JOURNALISMUS ZWISCHEN POLITIK, PROPAGANDA UND GEFÄNGNIS IN DER UKRAINE

Stanislav Sokolov aus der Ukraine, 23, ist Nachrichtenredakteur und Kolumnist der Webseite Novoye Vremnya (nv.ua). Er beschäftigt sich mit den Themenbereichen Politik, Wirtschaft, IT und Wissenschaft.
 
Das erste Mal, dass ich mit Zensur konfrontiert wurde, war am Tag der Ukrainischen Revolution. Einige Tage zuvor kaufte ein Großindustrieller aus dem Umkreis des ehemaligen Präsidenten Victor Janukowitsch und seiner Familie die Website korrespondent.net, für die ich arbeitete. Die Nacht im November 2013, als die Menschen sich auf dem Maidan in Kiew versammelten, um zu protestieren, war auch die Nacht, als unsere Medienportal nicht länger frei war, um die Nachrichten zu publizieren, die es wollte. Ein Team von Zensoren verbannte alle Informationen rund um den Protest.
Am nächsten Tag kündigte ich.

Dargestellte Daten>
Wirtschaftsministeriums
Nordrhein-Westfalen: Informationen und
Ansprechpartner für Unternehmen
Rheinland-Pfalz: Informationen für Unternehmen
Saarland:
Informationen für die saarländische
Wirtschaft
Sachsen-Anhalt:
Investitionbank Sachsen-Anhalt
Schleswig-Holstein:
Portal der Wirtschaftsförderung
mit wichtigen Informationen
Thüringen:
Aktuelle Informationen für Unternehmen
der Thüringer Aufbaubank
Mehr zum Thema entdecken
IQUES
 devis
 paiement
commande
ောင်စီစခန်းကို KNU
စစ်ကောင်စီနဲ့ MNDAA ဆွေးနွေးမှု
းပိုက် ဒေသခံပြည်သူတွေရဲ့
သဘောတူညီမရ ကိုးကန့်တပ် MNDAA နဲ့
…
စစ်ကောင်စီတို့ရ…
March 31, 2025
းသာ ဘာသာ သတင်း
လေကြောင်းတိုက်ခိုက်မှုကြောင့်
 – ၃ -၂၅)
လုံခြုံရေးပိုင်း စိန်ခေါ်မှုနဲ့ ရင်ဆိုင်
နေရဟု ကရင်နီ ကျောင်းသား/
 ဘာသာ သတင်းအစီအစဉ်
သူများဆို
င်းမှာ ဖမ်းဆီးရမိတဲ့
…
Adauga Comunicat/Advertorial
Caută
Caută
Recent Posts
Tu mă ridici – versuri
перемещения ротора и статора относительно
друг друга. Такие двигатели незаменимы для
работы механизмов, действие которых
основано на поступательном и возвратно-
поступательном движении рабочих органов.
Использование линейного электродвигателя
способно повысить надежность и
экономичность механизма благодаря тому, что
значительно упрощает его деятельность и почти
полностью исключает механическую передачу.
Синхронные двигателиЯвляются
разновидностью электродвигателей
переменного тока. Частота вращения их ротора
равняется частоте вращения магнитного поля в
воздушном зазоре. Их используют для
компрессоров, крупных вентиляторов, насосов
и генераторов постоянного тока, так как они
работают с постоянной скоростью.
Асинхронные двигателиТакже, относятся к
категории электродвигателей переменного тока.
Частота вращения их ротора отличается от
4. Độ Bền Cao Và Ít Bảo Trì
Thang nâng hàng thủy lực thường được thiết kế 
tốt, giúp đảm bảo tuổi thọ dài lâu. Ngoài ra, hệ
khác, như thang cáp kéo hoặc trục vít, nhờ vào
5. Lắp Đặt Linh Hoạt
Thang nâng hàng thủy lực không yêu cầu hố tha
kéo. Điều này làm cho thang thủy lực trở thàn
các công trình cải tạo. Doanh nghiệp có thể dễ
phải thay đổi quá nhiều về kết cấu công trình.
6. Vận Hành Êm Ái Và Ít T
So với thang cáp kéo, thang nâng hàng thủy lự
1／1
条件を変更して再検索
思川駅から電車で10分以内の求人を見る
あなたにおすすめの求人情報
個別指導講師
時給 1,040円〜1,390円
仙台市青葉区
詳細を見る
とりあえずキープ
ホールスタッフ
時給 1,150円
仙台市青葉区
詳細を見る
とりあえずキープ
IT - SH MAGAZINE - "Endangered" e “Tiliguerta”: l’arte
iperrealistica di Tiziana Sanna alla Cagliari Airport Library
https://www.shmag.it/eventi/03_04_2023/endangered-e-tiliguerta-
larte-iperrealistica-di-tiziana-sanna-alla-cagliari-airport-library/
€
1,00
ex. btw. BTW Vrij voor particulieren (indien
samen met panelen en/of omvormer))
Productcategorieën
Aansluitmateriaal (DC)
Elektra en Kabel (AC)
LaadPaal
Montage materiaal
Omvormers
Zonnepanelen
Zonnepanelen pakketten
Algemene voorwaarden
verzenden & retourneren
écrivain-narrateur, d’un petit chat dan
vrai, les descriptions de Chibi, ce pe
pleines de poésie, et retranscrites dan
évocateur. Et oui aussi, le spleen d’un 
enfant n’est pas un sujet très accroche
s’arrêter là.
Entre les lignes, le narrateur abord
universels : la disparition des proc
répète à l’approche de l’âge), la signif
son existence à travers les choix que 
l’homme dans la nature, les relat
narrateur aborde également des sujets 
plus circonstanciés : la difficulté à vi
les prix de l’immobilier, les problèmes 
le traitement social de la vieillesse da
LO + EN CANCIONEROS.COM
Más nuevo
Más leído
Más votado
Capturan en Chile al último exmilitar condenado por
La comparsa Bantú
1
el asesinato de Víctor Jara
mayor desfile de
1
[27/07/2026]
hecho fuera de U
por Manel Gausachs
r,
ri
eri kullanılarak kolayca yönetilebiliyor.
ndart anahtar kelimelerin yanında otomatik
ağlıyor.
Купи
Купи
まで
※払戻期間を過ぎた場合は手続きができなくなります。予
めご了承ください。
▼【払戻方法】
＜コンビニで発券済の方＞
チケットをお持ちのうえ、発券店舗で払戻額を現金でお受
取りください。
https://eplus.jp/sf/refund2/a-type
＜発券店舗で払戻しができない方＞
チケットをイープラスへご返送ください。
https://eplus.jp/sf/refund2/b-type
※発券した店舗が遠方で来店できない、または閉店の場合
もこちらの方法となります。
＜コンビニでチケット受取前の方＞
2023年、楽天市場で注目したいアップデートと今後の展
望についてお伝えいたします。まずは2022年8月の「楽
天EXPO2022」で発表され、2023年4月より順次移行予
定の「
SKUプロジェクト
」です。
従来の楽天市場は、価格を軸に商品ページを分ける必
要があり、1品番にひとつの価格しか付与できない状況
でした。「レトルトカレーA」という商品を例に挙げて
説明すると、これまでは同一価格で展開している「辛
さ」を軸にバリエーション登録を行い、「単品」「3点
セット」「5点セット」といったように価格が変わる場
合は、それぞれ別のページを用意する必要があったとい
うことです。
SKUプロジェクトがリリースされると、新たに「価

Ziel der Aufgabe>
Führen Sie den Bericht über Journalismus und Zensur in der Ukraine im Anschluss an seinen letzten Satz fort. Die Einträge sind eigenständiges Material und gehören nicht zum Bericht über Journalismus und Zensur in der Ukraine.

Endgültige Lösung>
Sofort danach heuerte ich bei einem Start-up an, das gerade eine neue Webseite gelauncht hatte und rund um die Uhr Nachrichten ohne Zensur von den Protesten auf dem Maidan zeigte. Die Klickzahlen der Webseite schossen von einigen hundert am Anfang in Millionenhöhe im Dezember. Zu der Zeit begann ich die Bedeutung des Journalismus für die Gesellschaft zu verstehen, besonders für eine, die sich wie in der Ukraine im Wandel hin zu einer neuen Demokratie befindet.

Nichtsdestotrotz konnte der Erfolg der Bewegung nicht gleich alle ukrainischen Probleme lösen wie eine magische Hand, und die Situation der Medien geriet vom Regen in die Traufe. Alte Entwicklungsproblematiken – Abhängigkeiten von Oligarchen, Regenbogenpresse, das Fällen von vorschnellen Urteilen und die Unfähigkeit, über den eigenen Horizont hinauszuschauen – wurden mit der russischen Charme-Offensive noch schlimmer. Wie der Krieg zeigt, sind Journalisten genauso empfänglich für propagandistische Hysterie und mythologisches Bewusstsein wie der normale Bürger.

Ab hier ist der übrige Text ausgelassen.